The GOP is still turning itself inside out over the dilemma posed by the strength and influence of their wholly-out-of-touch base. A wide swath of high-ranking Republicans, especially in the Senate, are trapped between the hard knowledge that catering to their base is a guaranteed recipe for defeat and disgrace, and the cold fact that their base is the only group left in America willing to call themselves Republican. They can't win with them, can't win without them, and this paradox has become where the lines of a full-fledged Republican Party civil war have been drawn.
The question of who is joining which side was made clear Friday in an event at the Rock Church in Hampton Roads, Virginia.

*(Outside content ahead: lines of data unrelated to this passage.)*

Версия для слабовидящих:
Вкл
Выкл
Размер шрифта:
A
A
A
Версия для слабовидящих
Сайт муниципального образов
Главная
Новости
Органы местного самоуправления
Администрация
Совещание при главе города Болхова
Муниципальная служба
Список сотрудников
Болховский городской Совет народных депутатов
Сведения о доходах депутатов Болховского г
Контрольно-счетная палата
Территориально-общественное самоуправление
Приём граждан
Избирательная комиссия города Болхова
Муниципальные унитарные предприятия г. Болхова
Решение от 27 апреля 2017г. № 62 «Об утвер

Newt Gingrich and Mike Huckabee held court for three hours during a lecture titled "Rediscovering God in America," during which they "urged Christians to get involved in politics to preserve the presence of religion in American life," according to a report by the Virginian-Pilot. "They and other speakers warned about the continuing availability of abortion, the spread of gay rights, and attempts to remove religion from American public life and school history books."

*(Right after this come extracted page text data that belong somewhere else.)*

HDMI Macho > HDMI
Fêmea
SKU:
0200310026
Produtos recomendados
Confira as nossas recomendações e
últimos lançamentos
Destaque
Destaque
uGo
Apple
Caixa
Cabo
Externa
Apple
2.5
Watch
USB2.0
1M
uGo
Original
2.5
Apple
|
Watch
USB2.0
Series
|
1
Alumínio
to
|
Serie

"I am not a citizen of the world," said Gingrich during the lecture. "I am a citizen of the United States because only in the United States does citizenship start with our creator. I think this is one of the most critical moments in American history. We are living in a period where we are surrounded by paganism."
"Huckabee told the audience he was disturbed to hear President Barack Obama say during his speech in Cairo, Egypt, on Thursday that one nation shouldn't be exalted over another," continued the Virginian-Pilot report. "'The notion that we are just one of many among equals is nonsense,' Huckabee said. The United States is a 'blessed' nation, he said, calling American revolutionaries' defeat of the British empire 'a miracle from God's hand.' The same kind of miracle, he said, led California voters to approve Proposition 8, which overturned a state law legalizing same-sex marriages."
This is the kind of talk GOP base voters lap up, and is also the kind of talk that has left the Republican Party with less than 30 percent support nationwide. Both Gingrich and Huckabee are believed to be seriously considering a run for the White House in 2012. Even at this early date, both appear to be angling for the support of GOP base voters, as evidenced by their remarks in Virginia last week. If they keep talking like they did on Friday, like as not that support will be there for them, but they very well could live to regret it. GOP base support wins primaries but not much else these days, and every time someone caters to that base, another hole gets ripped in the fabric of the Republican Party.
In other words, a whole lot of Faustian chickens are coming home to roost in the GOP's crumbling coop. The party courted those base voters, championed them, pandered to them and ultimately empowered them. Now, that power is subsuming the party, and for the time being, there is no end in sight.